The containers can communicate via the overlay network just fine. If I try to nslookup by container ID no dice, if I try by container name no dice either. If I inspect the network:
I see the containers are on there. I’m at a loss because the only bugs I see are related to service discovery instability in swarm, not that it doesn’t work whatsoever. What am I missing?
As it turns out, service discovery for some reason does not work on the default ingress network. I had to create a user-defined overlay network and put containers on that for service discovery to work. If this is in the docs I completely missed it (i don’t think it is in the docs).
I don’t use docker-compose or stacks and I definitely didn’t pass any option to docker service create to alter the default behavior. It’s possible that compose creates a user-defined overlay I guess, so maybe you didn’t notice. Not sure, i have very little experience with compose. My colleague actually recommended this and said he ran into the same thing before and I sort of didn’t want to believe him cause it seems strange.
I do it by hand all the time, and get service discovery reliably. The default ingress network does service name resoltion automaticallly. It does not do container name resolution.

▸ DATASET EXTRACT:

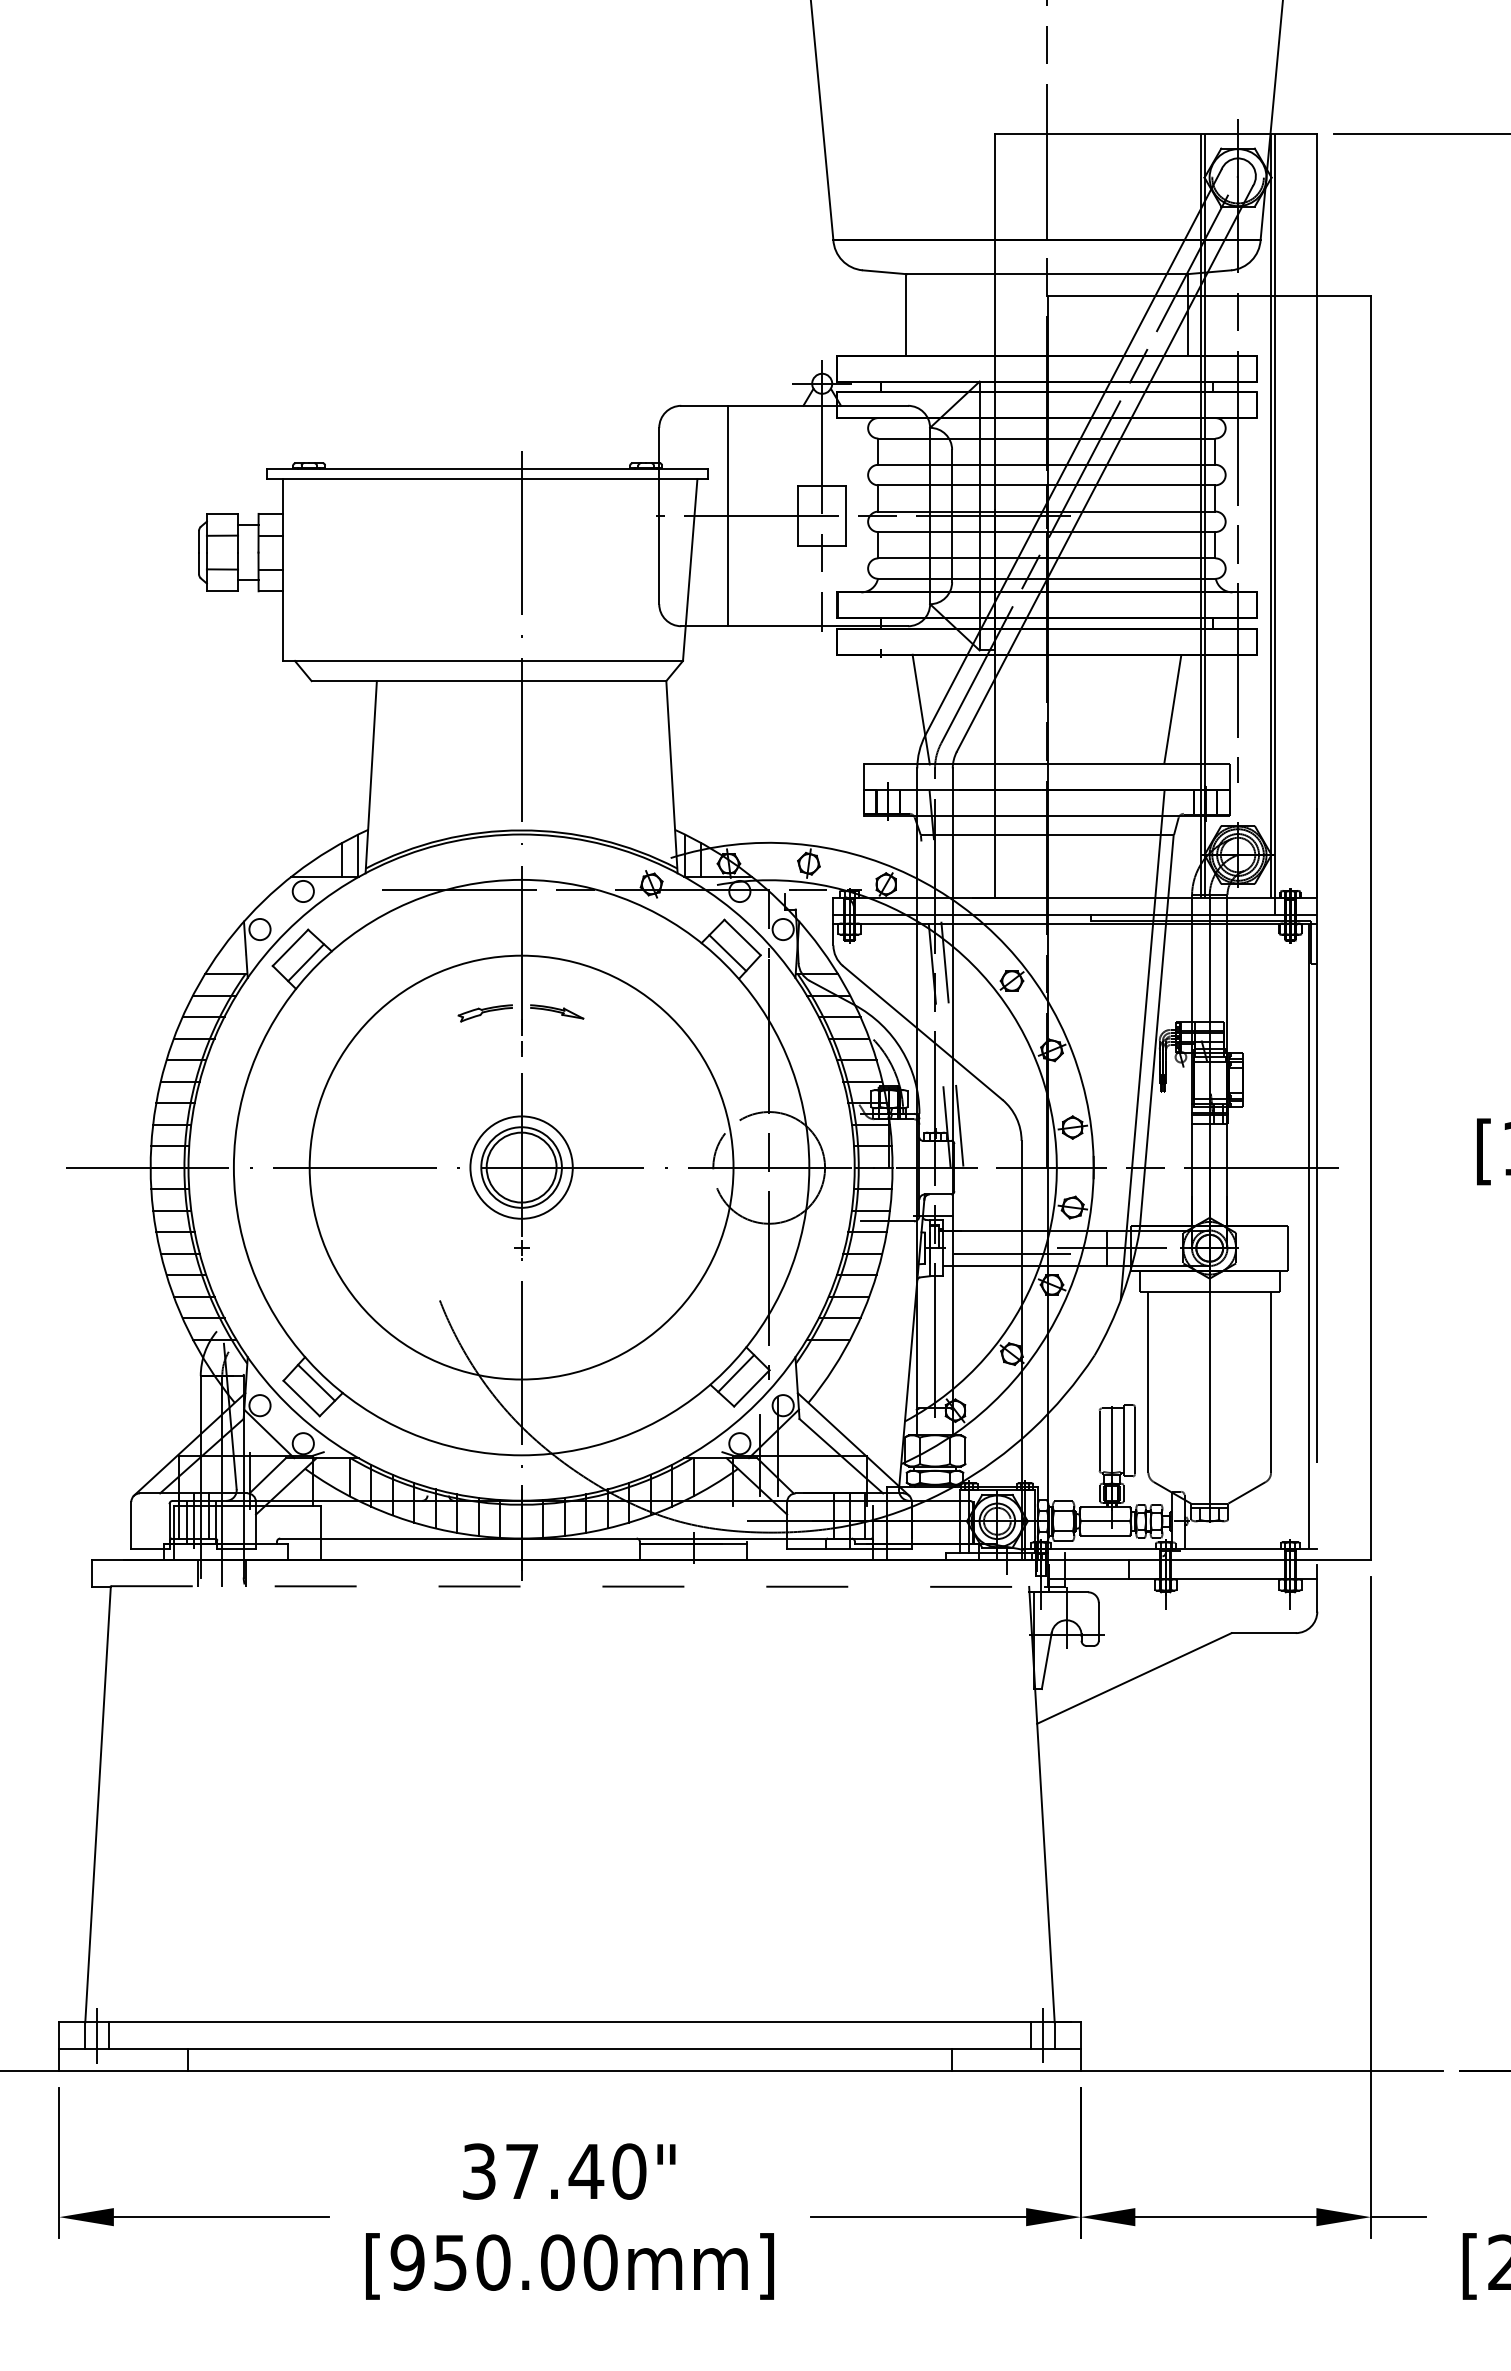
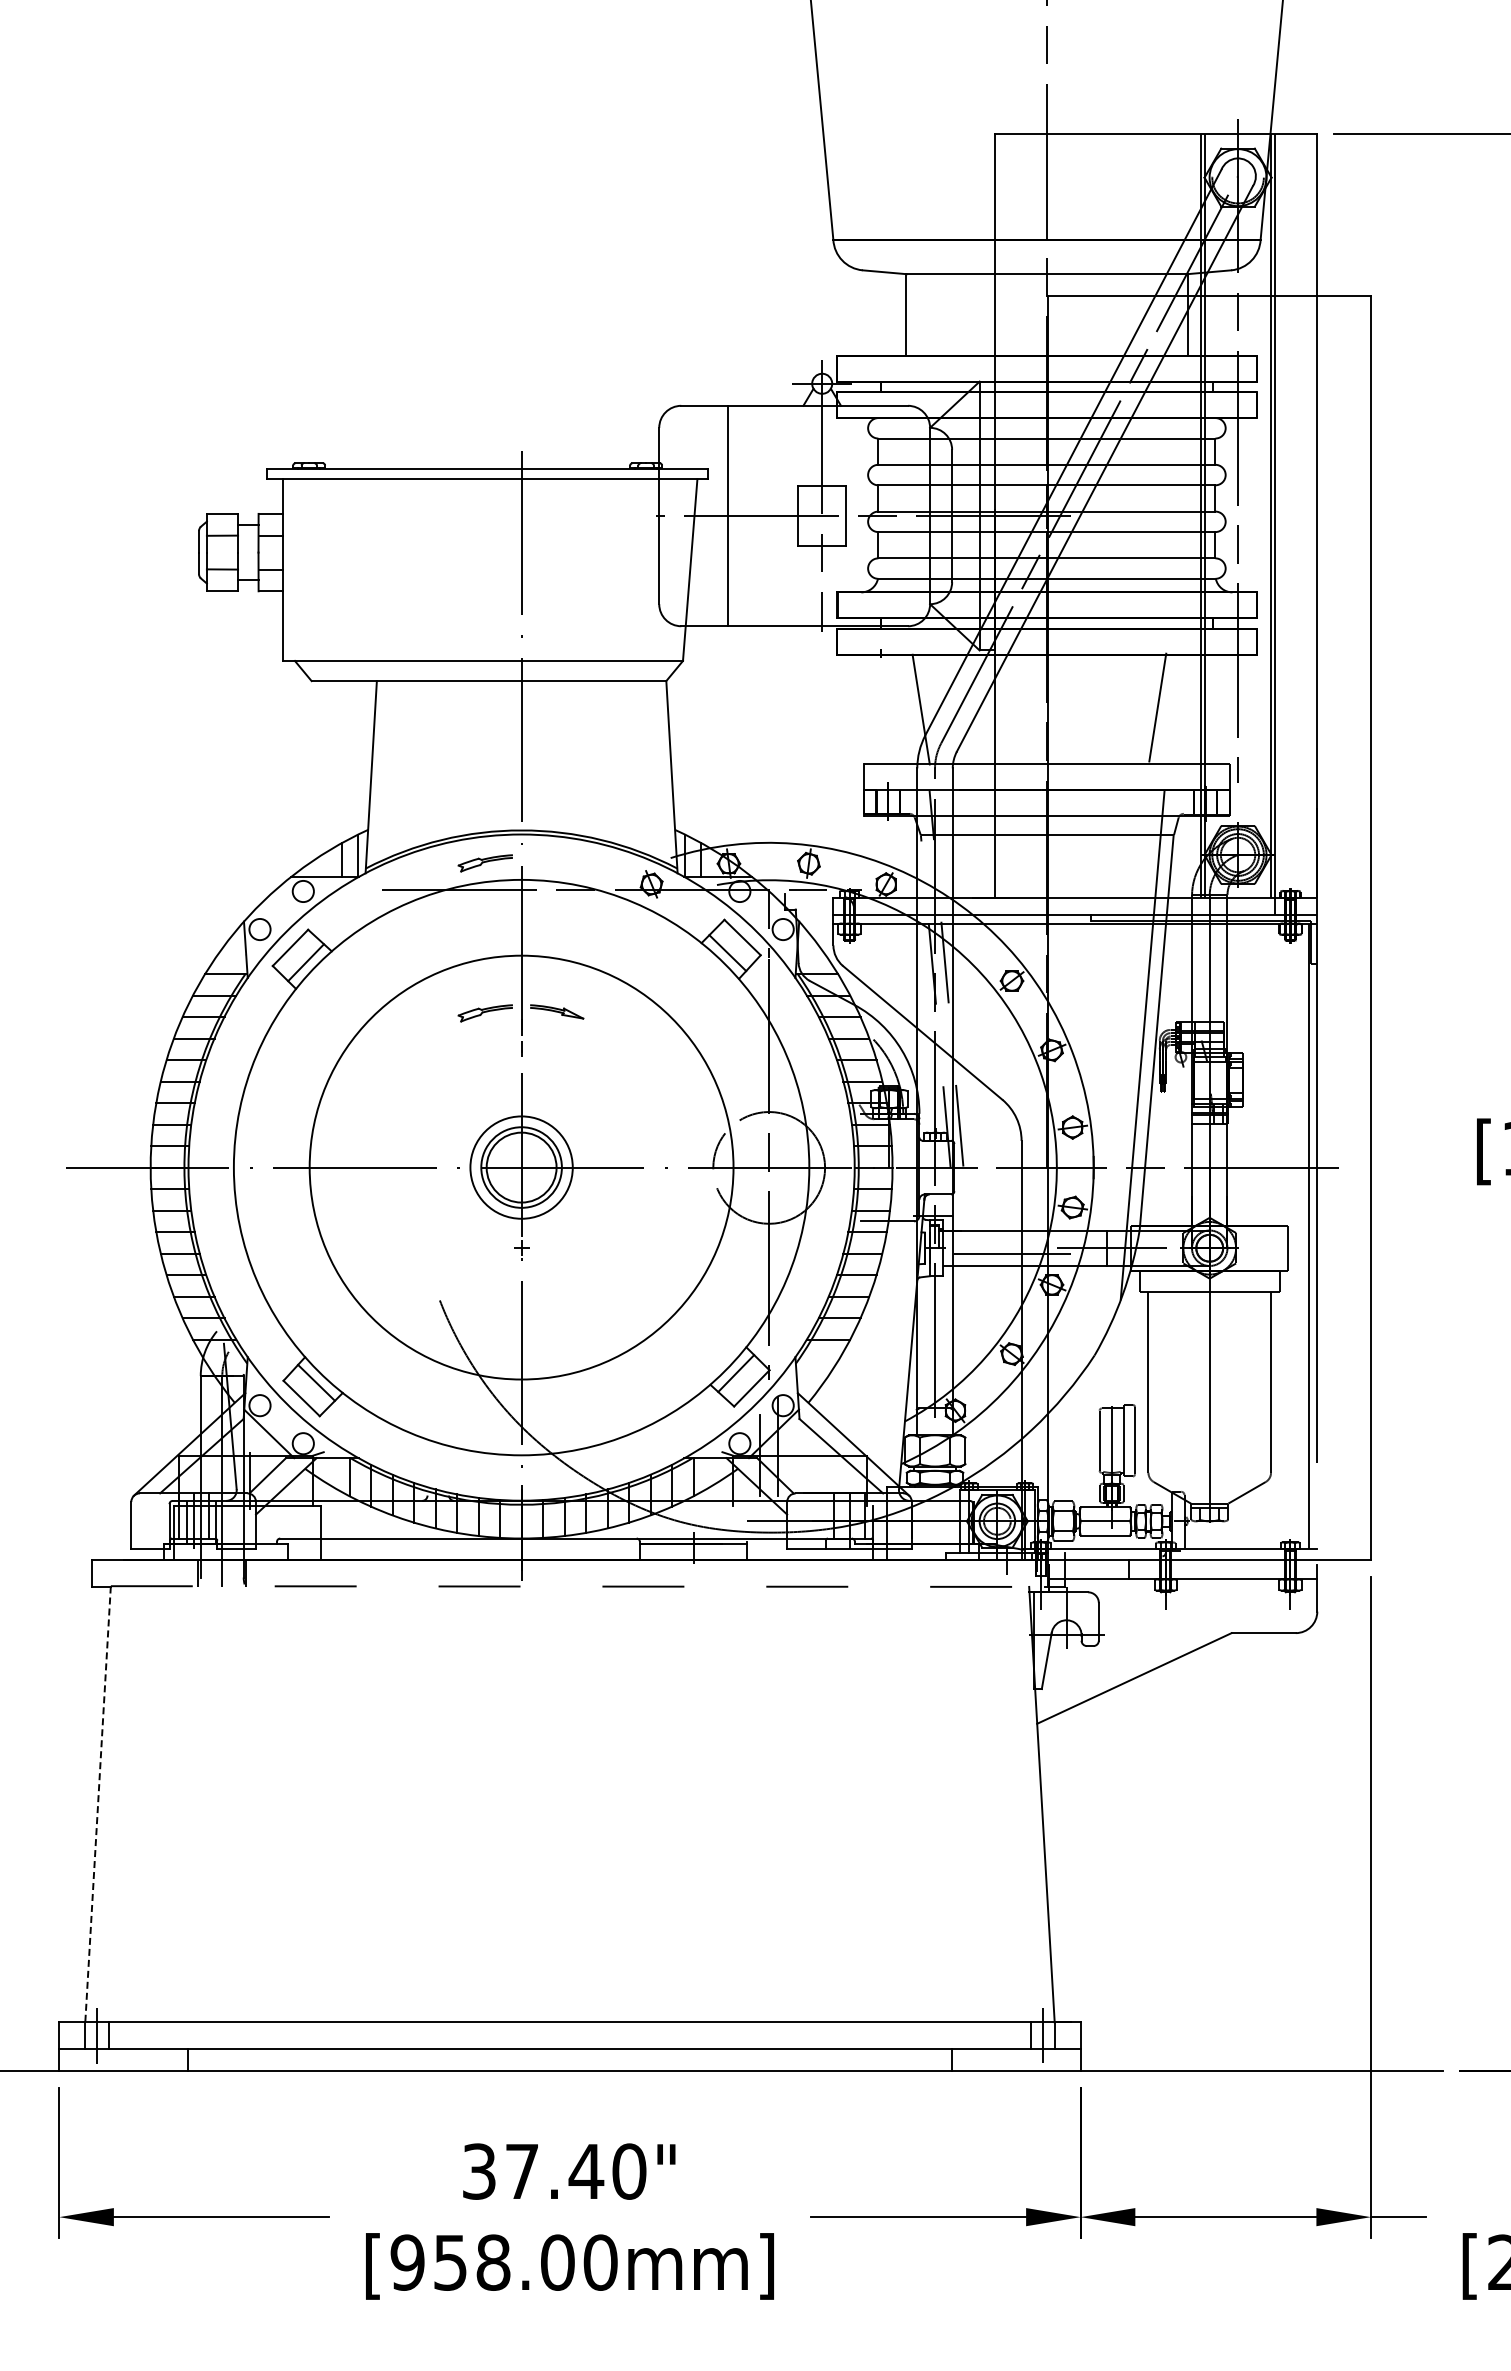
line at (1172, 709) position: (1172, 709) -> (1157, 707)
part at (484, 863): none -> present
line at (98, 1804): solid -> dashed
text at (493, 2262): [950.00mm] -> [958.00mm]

▸ AIM OF THE EXERCISE:
Copy the Docker forum thread between "As it turns" and "it seems strange.", inclusive, swapping "colleague" for "coworker".

▸ CORRECT RESPONSE:
As it turns out, service discovery for some reason does not work on the default ingress network. I had to create a user-defined overlay network and put containers on that for service discovery to work. If this is in the docs I completely missed it (i don’t think it is in the docs).
I don’t use docker-compose or stacks and I definitely didn’t pass any option to docker service create to alter the default behavior. It’s possible that compose creates a user-defined overlay I guess, so maybe you didn’t notice. Not sure, i have very little experience with compose. My coworker actually recommended this and said he ran into the same thing before and I sort of didn’t want to believe him cause it seems strange.